January 10, 2005
Welcome to the new Update newsletter online!
To improve the delivery and timeliness of the news at Columbus State, the Update newsletter will now be published on the college's website, www.cscc.edu . At least once a week, employees will receive an email announcing the day's top stories and providing a link to the complete articles on the Update web site.
The Update web site will also include a calendar of campus events (replacing the What's Happening newsletter) and department and employee news of accomplishments, awards, presentations, publications and more. To reduce the total number of campus-wide emails sent to Columbus State employees, please send your campus-wide announcements--as well as story ideas and photos--to: email@example.com or Suzanne May, Institutional Advancement, Franklin Hall Room 140, 287-5115.
Judge Mathis featured for Martin Luther King Day celebration
The annual Martin Luther King Day Celebration at Columbus State will feature Judge Greg Mathis, star of the Judge Mathis television show. His success story as a former street youth and high-school dropout who turned his life around to become the youngest elected judge in the state of Michigan is certain to provide inspiration for the day’s events.
Mathis will speak at 11 a.m. Wednesday, January 12 in the Nestor Hall Auditorium. The event is free and open to the public.
Judge Mathis was elected to Michigan’s 36th District Court in 1995. His election became a national story and a symbol of hope for urban youth who are struggling to overcome the pressures and hardships of poverty, drugs and violence. As a teen, Mathis was ordered by a judge to get a GED or face jail time. Mathis obtained his GED and went on to become a civil rights activist, public servant and the youngest elected judge in Michigan.
Mathis’ civil rights and public service career began at Eastern Michigan University where he led the “Free South Africa” and voter registration campaign on campus. In 1983, after graduating from college, he joined the staff of Detroit City Councilman Clyde Cleveland and continued his civil rights activities working with Reverend Jesse Jackson.

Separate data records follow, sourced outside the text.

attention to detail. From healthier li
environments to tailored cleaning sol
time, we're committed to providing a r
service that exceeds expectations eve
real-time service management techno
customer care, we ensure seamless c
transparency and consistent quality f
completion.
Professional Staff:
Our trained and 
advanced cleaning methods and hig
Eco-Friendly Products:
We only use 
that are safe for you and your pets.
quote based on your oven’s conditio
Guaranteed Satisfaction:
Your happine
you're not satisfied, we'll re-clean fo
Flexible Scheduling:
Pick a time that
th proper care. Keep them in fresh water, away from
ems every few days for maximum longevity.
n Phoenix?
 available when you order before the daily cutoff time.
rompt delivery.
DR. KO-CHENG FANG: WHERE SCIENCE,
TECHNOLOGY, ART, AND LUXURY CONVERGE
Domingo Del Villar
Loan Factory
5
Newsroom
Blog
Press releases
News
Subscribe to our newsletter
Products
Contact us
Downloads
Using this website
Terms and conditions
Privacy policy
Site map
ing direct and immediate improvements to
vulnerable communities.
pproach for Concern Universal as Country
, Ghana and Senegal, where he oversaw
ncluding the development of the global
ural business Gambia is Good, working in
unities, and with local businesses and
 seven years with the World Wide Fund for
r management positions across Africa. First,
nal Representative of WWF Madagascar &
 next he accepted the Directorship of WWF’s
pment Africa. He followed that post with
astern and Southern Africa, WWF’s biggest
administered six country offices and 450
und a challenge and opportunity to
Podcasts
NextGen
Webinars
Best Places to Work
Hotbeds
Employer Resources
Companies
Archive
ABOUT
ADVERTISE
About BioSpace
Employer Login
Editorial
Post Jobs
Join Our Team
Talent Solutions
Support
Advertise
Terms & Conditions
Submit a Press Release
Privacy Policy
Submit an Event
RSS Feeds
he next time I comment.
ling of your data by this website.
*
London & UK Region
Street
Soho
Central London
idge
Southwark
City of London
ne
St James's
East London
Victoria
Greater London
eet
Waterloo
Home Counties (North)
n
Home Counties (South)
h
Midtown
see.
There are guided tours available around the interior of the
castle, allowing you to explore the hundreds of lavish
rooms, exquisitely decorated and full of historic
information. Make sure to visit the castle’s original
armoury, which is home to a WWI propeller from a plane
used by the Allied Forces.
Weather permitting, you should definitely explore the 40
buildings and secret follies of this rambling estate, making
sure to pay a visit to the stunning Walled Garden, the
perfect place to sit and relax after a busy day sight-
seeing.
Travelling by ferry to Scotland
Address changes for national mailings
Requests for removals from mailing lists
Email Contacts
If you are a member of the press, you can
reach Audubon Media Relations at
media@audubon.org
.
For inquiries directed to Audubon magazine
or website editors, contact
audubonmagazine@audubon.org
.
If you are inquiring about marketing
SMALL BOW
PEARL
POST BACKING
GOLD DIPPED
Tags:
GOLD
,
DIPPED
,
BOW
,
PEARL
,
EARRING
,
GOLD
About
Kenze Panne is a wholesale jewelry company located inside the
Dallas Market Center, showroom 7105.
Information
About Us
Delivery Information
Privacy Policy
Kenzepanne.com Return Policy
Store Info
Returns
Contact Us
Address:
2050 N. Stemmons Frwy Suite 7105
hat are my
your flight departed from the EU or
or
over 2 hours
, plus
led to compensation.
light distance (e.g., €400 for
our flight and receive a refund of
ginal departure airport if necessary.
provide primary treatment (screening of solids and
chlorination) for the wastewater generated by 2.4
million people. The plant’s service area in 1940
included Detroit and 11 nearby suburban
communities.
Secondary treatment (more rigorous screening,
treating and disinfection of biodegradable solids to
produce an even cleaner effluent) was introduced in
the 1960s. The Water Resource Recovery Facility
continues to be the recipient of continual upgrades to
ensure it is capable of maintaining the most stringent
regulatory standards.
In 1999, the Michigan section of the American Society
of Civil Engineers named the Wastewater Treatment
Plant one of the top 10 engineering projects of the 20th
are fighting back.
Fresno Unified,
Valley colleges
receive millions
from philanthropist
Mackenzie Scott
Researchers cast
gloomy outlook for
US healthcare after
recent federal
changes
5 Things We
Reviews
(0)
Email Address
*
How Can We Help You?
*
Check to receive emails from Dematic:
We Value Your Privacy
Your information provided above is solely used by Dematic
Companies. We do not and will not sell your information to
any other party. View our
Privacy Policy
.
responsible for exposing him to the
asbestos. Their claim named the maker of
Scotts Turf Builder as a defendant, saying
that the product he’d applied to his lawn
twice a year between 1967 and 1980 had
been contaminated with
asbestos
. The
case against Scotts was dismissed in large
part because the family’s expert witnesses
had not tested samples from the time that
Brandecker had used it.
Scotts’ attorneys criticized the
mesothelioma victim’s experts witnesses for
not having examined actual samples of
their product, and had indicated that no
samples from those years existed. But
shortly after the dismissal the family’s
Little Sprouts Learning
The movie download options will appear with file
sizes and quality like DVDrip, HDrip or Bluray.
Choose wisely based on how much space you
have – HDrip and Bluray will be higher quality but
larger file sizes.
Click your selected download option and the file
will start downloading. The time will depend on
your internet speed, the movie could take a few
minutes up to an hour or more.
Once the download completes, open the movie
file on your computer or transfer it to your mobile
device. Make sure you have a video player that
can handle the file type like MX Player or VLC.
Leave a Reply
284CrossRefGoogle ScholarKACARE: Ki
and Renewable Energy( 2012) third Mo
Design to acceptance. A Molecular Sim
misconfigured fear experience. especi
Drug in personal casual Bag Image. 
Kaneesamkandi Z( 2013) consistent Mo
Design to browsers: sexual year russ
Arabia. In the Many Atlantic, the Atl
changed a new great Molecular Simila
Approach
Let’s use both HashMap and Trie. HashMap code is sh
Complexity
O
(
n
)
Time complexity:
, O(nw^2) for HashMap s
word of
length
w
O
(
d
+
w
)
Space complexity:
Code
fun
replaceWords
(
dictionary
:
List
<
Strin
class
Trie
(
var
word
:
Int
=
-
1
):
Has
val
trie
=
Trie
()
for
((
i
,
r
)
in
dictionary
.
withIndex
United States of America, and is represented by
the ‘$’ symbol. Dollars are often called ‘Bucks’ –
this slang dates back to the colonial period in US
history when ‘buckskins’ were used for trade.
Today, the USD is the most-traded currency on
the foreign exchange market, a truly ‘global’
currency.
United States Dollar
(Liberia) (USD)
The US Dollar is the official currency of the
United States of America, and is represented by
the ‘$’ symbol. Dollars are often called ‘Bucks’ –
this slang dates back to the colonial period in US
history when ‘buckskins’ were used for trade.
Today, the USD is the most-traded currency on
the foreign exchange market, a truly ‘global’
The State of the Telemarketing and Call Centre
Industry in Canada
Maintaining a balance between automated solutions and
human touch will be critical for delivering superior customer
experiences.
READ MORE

From 1986 through 1993 he worked for Detroit Mayor Coleman A. Young as manager of Detroit Neighborhood City Halls.
Judge Mathis is committed to helping troubled youth in and out of the courtroom. In 1986, he and his wife co-founded Young Adults Asserting Themselves (YAAT), a non-profit agency that counsels youth ages 17-25 about career and job opportunities, provides job training and offers school and job placement services. The foundation has also opened four pre-schools in Detroit. Mathis also has raised and donated over $2 million for a variety of civil rights, political, church and youth causes.
Judge Mathis has received more than 100 awards and has been honored by numerous governors, mayors, city councils and state legislatures. His life is chronicled in his autobiography Inner City Miracle.
Mathis is Chairman of the Rainbow/PUSH-Excel Board, a lifetime member of the NAACP, and is a national board member of the Southern Christian Leadership Conference. He is married and the father of four.
Arts and Sciences Lecture Series to profile Southwest Indian cultures
In the first Arts and Sciences Division Faculty Lecture for Winter Quarter, Assistant Professor Michael Schumacher will describe the rich cultural life of five distinct Native American groups living in Arizona and New Mexico.
"Cultural Diversity: The Southwest Experience" will detail the Acoma, Havasupai, Hopi, Navajo, and Zuni peoples, who many view as a homogeneous group. However, on closer examination, there are significant differences between the tribes. Topics of discussion will include reservation life, economic and social problems, mythology, religious beliefs and ceremonies, family life, and geography of the region.
The lecture is free and open to the public, Tuesday, January 11 at 3 p.m. in Nestor Hall Seminar Room D.